A steam operated flow control device and method is disclosed. In one mode, the flow control device enables steam to be injected into a subterranean formation region containing hydrocarbons. In another mode, the flow control device enables the hydrocarbons to be produced from the subterranean formation to the surface. The flow control device includes a piston disposed between a housing and a mandrel having aligned ports, which slides between a first position where one set of ports align with the ports in the housing and the mandrel and a second position where another set of smaller ports align with the ports in the housing and mandrel. The piston is operated by a bellows having a chamber which contains a fluid. The fluid responds to temperature and/or pressure variations.

Description

STEAM OPERATED INJECTION AND
PRODUCTION DEVICE
TECHNICAL FIELD
This disclosure relates generally to equipment utilized and operations performed in conjunction with a subterranean well and, in one example described below, more particularly provides a flow control device for injecting steam into a subterranean formation and producing hydrocarbons from the same subterranean formation.
BACKGROUND
Hydrocarbons, such as oil and gas, are commonly obtained from subterranean formations that may be located onshore or offshore. The development of subterranean operations and the processes involved in removing hydrocarbons from a subterranean formation typically include a number of different steps such as, for example, drilling a wellbore at a desired well site, treating the wellbore to optimize production of hydrocarbons, and performing the necessary steps to produce and process the hydrocarbons from the subterranean formation.
In some subterranean formations, the hydrocarbons are difficult to recover because they are trapped in shale or because the hydrocarbons are not very viscous, e.g., where the hydrocarbons are in the form of tar. In such formations, the formation needs to be treated to make the hydrocarbons more viscous so that they can be produced to the surface. One such technique is to inject steam into the formation to make the hydrocarbons more viscous.

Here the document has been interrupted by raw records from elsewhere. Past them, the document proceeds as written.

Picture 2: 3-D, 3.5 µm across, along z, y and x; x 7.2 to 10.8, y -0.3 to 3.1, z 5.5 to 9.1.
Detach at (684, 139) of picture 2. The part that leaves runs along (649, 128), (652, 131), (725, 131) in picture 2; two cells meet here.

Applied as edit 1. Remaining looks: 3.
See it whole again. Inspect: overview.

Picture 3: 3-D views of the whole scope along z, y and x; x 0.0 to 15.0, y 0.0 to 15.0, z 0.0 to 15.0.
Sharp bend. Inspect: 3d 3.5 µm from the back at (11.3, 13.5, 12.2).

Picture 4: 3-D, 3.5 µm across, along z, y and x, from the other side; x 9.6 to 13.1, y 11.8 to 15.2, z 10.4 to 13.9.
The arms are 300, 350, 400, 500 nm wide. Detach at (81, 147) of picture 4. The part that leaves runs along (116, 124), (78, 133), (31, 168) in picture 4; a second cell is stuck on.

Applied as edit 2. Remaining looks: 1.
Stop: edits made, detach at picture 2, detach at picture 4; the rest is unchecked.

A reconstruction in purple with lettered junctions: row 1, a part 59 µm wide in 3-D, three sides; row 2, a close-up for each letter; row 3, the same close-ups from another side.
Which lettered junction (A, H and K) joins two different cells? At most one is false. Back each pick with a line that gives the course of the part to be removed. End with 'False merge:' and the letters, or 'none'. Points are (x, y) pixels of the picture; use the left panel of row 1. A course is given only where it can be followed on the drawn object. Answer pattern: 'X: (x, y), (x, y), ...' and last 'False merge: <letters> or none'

One way of doing this is to drill two horizontal wells into the formation with one well drilled above the other well. Steam is injected into the top well and allowed to permeate through the formation. The hydrocarbons which have become more viscous due to their exposure to the steam are then produced through the bottom well. This technique is commonly known as the Steam Assisted Gravity Drainage (SAGD) method.
Another way of injecting steam into the formation to make the hydrocarbons more viscous is to inject the steam into the formation through a single well. With this technique, the steam may be injected into the formation for long periods of time, for example, six months. Then, once the hydrocarbons have reached a certain viscosity, they are produced through the same well. This technique is known as a Huff & Puff well and used in Canada and other places were tar sands are prevalent. The advantage of a Huff & Puff well is that only one well needs to be drilled. The present disclosure is directed to an improved device and method for enhancing production from Huff & Puff wells, although as those of ordinary skill appreciate other applications of the device and method disclosed herein may exist. BRIEF DESCRIPTION OF THE DRAWINGS
For a more complete understanding of the present disclosure and its features and advantages, reference is now made to the following description, taken in conjunction with the accompanying drawings, in which:
FIGS. 1A & B are a phase diagram for water, FIG. IB depicting an enlarged detail of a portion of FIG. 1 A.

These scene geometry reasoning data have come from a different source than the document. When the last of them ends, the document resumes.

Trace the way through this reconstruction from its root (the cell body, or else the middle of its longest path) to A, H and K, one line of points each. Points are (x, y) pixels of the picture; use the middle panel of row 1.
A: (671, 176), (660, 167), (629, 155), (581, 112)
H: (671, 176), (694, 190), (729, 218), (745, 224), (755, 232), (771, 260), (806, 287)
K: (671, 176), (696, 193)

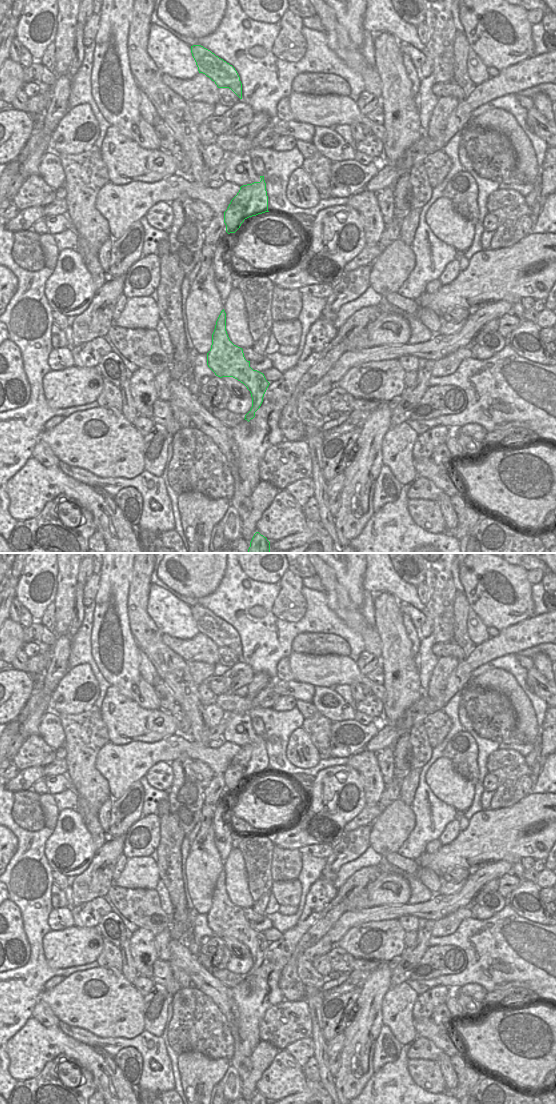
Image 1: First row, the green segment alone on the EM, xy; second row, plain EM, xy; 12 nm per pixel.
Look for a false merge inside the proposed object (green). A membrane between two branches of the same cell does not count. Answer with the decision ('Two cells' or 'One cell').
Two cells.

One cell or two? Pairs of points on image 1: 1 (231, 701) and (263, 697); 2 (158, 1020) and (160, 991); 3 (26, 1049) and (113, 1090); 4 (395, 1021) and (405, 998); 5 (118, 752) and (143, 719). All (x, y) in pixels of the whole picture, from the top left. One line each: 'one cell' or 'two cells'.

FIG. 2 is a representative cross-sectional view of a flow control device which can embody principles of this disclosure illustrating the flow control device in a first position wherein a first fluid is shown flowing through the device and wherein the flow control device is formed on a base pipe. FIG. 3 is a cross-sectional view of the flow control device shown in FIG. 2 illustrated in a second position wherein a second fluid is shown flowing through the device.
FIG. 4 is cross-sectional view of another embodiment of flow control device in accordance with the present disclosure wherein the flow control device is formed as its own sub.
FIG. 5 is a schematic diagram illustrating a plurality of flow control devices in accordance with the present disclosure disposed along a wellbore in a subterranean formation.
DETAILED DESCRIPTION
Representatively illustrated in FIG. 1A is the well-known phase diagram 10 for water. Water is used herein as an example of a common fluid which is injected into and produced from subterranean formations. In particular, as noted above, thermally-assisted hydrocarbon recovery methods frequently use injection of water in the form of steam to heat a surrounding formation, and then the water is produced from the formation in liquid form.
Thus, the properties and problems associated with steam injection and subsequent liquid water production in formations are fairly well known in the art. However, it should be clearly understood that the principles of the present disclosure are not limited in any way to the use of water as the injected and/or produced fluid.
Examples of other suitable fluids include hydrocarbons such as naphtha, kerosene, and gasoline, and liquefied petroleum gas products, such as ethane, propane, and butane. Such materials may be employed in miscible slug tertiary recovery processes or in enriched gas miscible methods known in the art.
Additional suitable fluids include surfactants such as soaps, soap-like substances, solvents, colloids, or electrolytes. Such fluids may be used for or in conjunction with micellar solution flooding.
Further suitable fluids include polymers such as polysaccharides, polyacrylamides, and so forth. Such fluids may be used to improve sweep efficiency by reducing mobility ratio.
Therefore, it will be appreciated that any fluid or combination of fluids may be used in addition, or as an alternative, to use of water. Accordingly, the term "fluid" as used herein should be understood to include a single fluid or a combination of fluids, in liquid and/or gaseous phase.
As discussed above, the water is typically injected into the formation after the water has been heated sufficiently so that it is in its gaseous phase. The water could be in the form of superheated vapor (as shown at point A in FIG. 1A) above its critical temperature Tcr, or in the form of a lower temperature gas (as shown at points B, C & D in FIG. 1A) below the critical temperature, but typically above the triple point temperature Ttp.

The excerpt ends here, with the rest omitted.